__Assignment__
Please restate every record below word for word and skip the pictures.
===== Data supplied =====
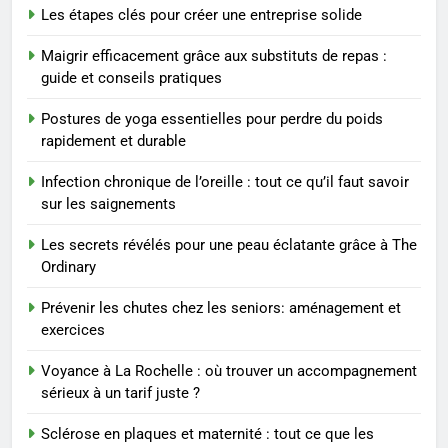
Les étapes clés pour créer une entreprise solide
Prévenir les chutes chez les
seniors: aménagement et
Maigrir efficacement grâce aux substituts de repas :
exercices
BIEN ÊTRE
guide et conseils pratiques
Postures de yoga essentielles pour perdre du poids
8
rapidement et durable
Voyance à La Rochelle : où
trouver un accompagnement
Infection chronique de l’oreille : tout ce qu’il faut savoir
sérieux à un tarif juste ?
BIEN ÊTRE
sur les saignements
Les secrets révélés pour une peau éclatante grâce à The
1
Ordinary
Les tendances mode qui
reviennent chaque année
Prévenir les chutes chez les seniors: aménagement et
exercices
MODE
Voyance à La Rochelle : où trouver un accompagnement
2
sérieux à un tarif juste ?
Les étapes clés pour créer une
Sclérose en plaques et maternité : tout ce que les
entreprise solide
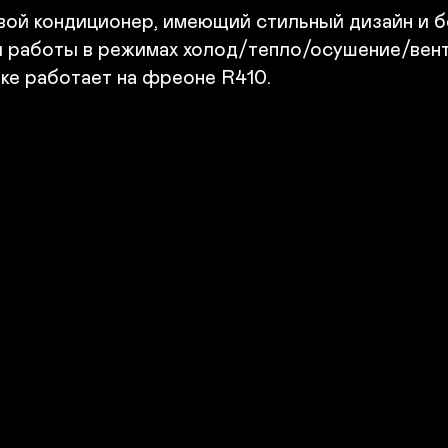
Г
ой кондиционер, имеющий стильный дизайн и б
Г
× 
 работы в режимах холод/тепло/осушение/вент
Г
е работает на фреоне R410.

31
В
В
Ве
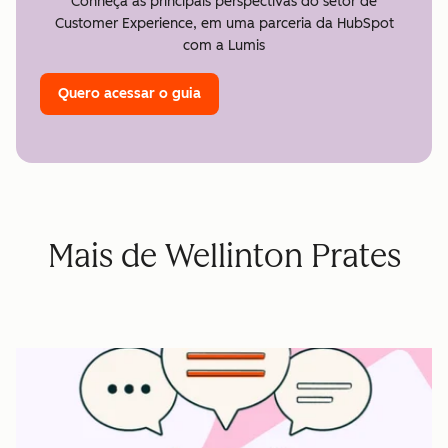
Conheça as principais perspectivas do setor de
Customer Experience, em uma parceria da HubSpot
com a Lumis
Quero acessar o guia
Mais de Wellinton Prates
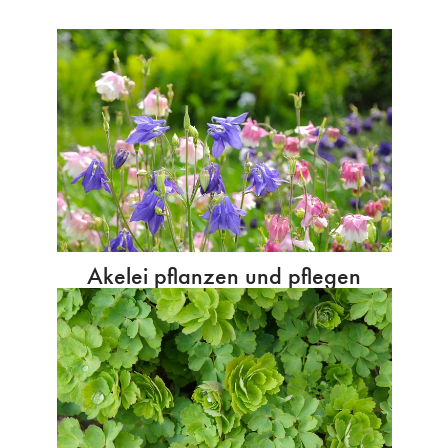
Akelei pflanzen und pflegen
=====
__Solution for this exercise__
Les étapes clés pour créer une entreprise solide
Prévenir les chutes chez les
seniors: aménagement et
Maigrir efficacement grâce aux substituts de repas :
exercices
BIEN ÊTRE
guide et conseils pratiques
Postures de yoga essentielles pour perdre du poids
8
rapidement et durable
Voyance à La Rochelle : où
trouver un accompagnement
Infection chronique de l’oreille : tout ce qu’il faut savoir
sérieux à un tarif juste ?
BIEN ÊTRE
sur les saignements
Les secrets révélés pour une peau éclatante grâce à The
1
Ordinary
Les tendances mode qui
reviennent chaque année
Prévenir les chutes chez les seniors: aménagement et
exercices
MODE
Voyance à La Rochelle : où trouver un accompagnement
2
sérieux à un tarif juste ?
Les étapes clés pour créer une
Sclérose en plaques et maternité : tout ce que les
entreprise solide
Г
ой кондиционер, имеющий стильный дизайн и б
Г
× 
 работы в режимах холод/тепло/осушение/вент
Г
е работает на фреоне R410.

31
В
В
Ве
Conheça as principais perspectivas do setor de
Customer Experience, em uma parceria da HubSpot
com a Lumis
Quero acessar o guia
Mais de Wellinton Prates
Akelei pflanzen und pflegen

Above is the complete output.